Wout van Aert croit d’ailleurs que la Jumbo-Visma peut gagner le Tour.

«Pogacar a gagné, mais nous avons quand même montré que nous sommes là. Avec Jonas et Primoz, nous pouvons rivaliser en haute montagne.»

Malgré les ascensions, cette étape de 176,3 kilomètres à partir de Tomblaine a été avalée à un train d’enfer avec une moyenne de 44,3 km/h.
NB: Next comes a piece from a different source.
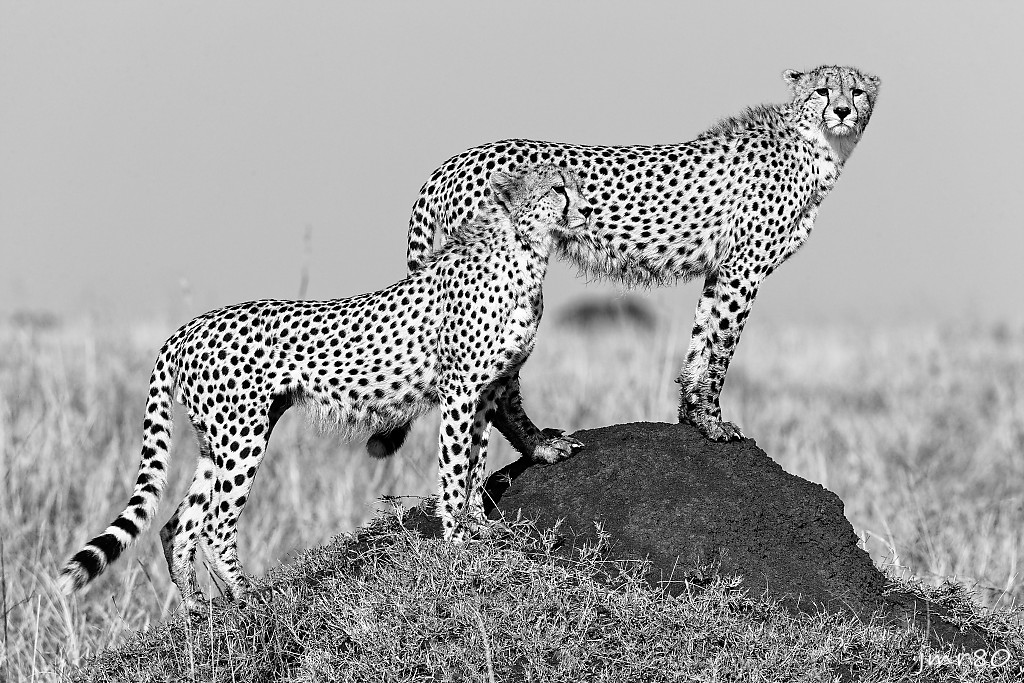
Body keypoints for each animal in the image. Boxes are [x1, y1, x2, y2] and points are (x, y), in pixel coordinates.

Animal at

On attendait Michael Woods, un grimpeur surprenant sur un final avec une pente inclinée à 24 %. Le scénario du jour ne lui a pas été favorable et le Canadien de 35 ans devra se rabattre sur une autre étape. Woods a pris le 28e rang à un peu plus de deux minutes de Pogacar.

Bardet dans le coup

«J’ai essayé de prendre l’échappée, mais j’ai été malchanceux. Les jambes étaient bonnes et c’est un bon signe pour la suite», a-t-il expliqué, un peu énigmatique.

Le Français Romain Bardet, huitième de l’étape avec 21 secondes d’écart, semble de son côté être de retour parmi les meilleurs. Son retard de 1 min 32 s le place au sixième rang du classement général. De bon augure dans son cas.

«J’ai craqué à 150 mètres. J’ai manqué d’adhérence», a-t-il expliqué dans la cohue poussiéreuse du sommet.

Pour sa part, le sympathique Magnus Cort ne se fait pas d’illusion pour le maillot à pois, qu’il détient toujours.

«Je vais probablement le perdre bientôt. Je suis sûr que Pogacar va me dépasser au classement des grimpeurs.»

Enfin, l’un des grands favoris de la foule, Thibaut Pinot, n’a pas été en mesure de livrer bataille.

La huitième étape sur 186 km entre Dole et Lausanne, en Suisse, est promise aux puncheurs avec une arrivée en haut de la côte du Stade olympique.